Jerry Hobbs, who spent five years in jail awaiting trial, was excluded as a suspect based on DNA analysis after evidence collected during the autopsy was sent to the crime laboratory, court documents said.
He later filed a lawsuit against police in Waukegan, Vernon Hills, Zion and each of the cities, along with then-Lake County State’s Attorney Michael Waller, and received over $7.5 million for the wrongful arrest.
The lab also tested semen found on Hobbs’s clothing and body but officials were unable to determine a source.
The DNA records were put into a nationwide database and periodically checked for a match.
In July 2019, Avila-Torrez murdered Amanda Jean Snell, 20, who was a Petty Officer Second Class for the U.S. Navy, at Keith Hall at Joint Base Myer-Henderson Hall in Arlington, Virginia, prosecutors said.
Avila-Torrez was a corporal in the U.S. Marine Corps and lived in a room on the same deck as Snell.
He was not arrested until February 2010 after he abducted two women and sexually assaulted one of them, leaving her on the side of the road after strangling her, in Arlington, Virginia.
He also attempted to abduct and rob another woman in a separate incident.
Court documents said Avila-Torrez’s DNA was entered into the system after those crimes and he was found to be a potential match in the Zion murders.
Further testing showed that Avila-Torrez was a match for the clothing and body DNA as only one in every 985 quadrillion individuals would be expected to have the same profile.
Avila-Torrez was sentenced to five life sentences without parole in December 2010 for the Virginia abductions and later sentenced by a jury to death for the Snell murder in April 2014.
On Monday, U.S. President Joe Biden announced he was commuting the sentences of 37 out of 40 individuals who were on federal death row.
The sentences were reclassified from execution to life without the possibility of parole.
Avila-Torrez was among the 37 individuals who had their death sentences commuted.
“President Biden has dedicated his career to reducing violent crime and ensuring a fair and effective justice system.
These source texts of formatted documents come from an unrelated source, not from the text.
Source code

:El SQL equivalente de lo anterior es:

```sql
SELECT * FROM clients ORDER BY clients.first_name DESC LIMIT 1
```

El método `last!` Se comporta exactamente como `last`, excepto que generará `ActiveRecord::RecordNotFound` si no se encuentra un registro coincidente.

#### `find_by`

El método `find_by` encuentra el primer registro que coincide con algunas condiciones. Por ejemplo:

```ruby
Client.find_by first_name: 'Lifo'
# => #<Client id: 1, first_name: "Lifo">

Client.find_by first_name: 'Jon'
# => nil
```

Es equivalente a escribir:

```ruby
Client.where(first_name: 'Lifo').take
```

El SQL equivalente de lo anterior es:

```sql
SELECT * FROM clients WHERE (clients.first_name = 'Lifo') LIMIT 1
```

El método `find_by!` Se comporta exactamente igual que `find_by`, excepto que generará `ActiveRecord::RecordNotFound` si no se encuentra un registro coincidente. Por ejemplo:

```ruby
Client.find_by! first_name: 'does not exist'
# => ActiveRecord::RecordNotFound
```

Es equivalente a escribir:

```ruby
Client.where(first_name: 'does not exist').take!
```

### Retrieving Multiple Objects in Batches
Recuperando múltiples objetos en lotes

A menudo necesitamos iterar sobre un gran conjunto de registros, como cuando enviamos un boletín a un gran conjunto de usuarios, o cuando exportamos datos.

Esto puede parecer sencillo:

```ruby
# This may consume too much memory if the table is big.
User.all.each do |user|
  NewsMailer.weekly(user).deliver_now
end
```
He believes that America must stop the use of the death penalty at the federal level, except in cases of terrorism and hate-motivated mass murder – which is why today’s actions apply to all but those cases,” the White House said in a statement.
“When President Biden came into office, his Administration imposed a moratorium on federal executions, and his actions today will prevent the next Administration from carrying out the execution sentences that would not be handed down under current policy and practice,” the statement said.
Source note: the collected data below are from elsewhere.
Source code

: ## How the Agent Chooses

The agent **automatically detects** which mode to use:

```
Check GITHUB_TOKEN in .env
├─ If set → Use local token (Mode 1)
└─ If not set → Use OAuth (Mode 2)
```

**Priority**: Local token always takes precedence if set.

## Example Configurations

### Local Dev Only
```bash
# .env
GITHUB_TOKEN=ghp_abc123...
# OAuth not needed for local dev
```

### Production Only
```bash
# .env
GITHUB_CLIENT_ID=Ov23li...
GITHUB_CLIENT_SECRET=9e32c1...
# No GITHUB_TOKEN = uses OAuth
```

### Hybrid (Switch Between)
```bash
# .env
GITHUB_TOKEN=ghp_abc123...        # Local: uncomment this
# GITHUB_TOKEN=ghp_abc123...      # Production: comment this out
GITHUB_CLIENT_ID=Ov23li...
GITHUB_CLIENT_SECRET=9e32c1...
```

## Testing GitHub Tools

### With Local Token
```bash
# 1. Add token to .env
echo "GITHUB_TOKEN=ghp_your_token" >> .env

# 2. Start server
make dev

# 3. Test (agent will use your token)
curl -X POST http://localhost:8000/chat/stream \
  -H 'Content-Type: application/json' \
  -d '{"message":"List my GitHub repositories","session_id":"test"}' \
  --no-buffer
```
When reached for comment on Friday, Lake County State’s Attorney Eric Rinehart acknowledged that while Biden has the right to make the decision, he hoped that the president reached out to the Hobbs and Tobias families who were “devasted by this offender’s actions in Lake County.”
“Meaningful family contact is a critical step in our justice system which must always be performed in a trauma-informed way,” Rinehart said, adding that his office had not yet been able to reach out to the family on Friday.
“We will also add that it does not appear the White House or the Department of Justice reached out to our office which handled the state case until the 2018 plea under Former State’s Attorney Nerheim. We do not know if former State’s Attorney Nerheim was contacted,” Rinehart said.
The state’s attorney also said that it cannot be forgotten that the “horrific murders” led prior state’s attorney administrations to seek the Illinois death penalty against the wrong man — Jerry Hobbs.
“All decisions by prosecutors and presidents must be performed carefully and with a victim-centered approach. We hope the White House did that here,” Rinehart said.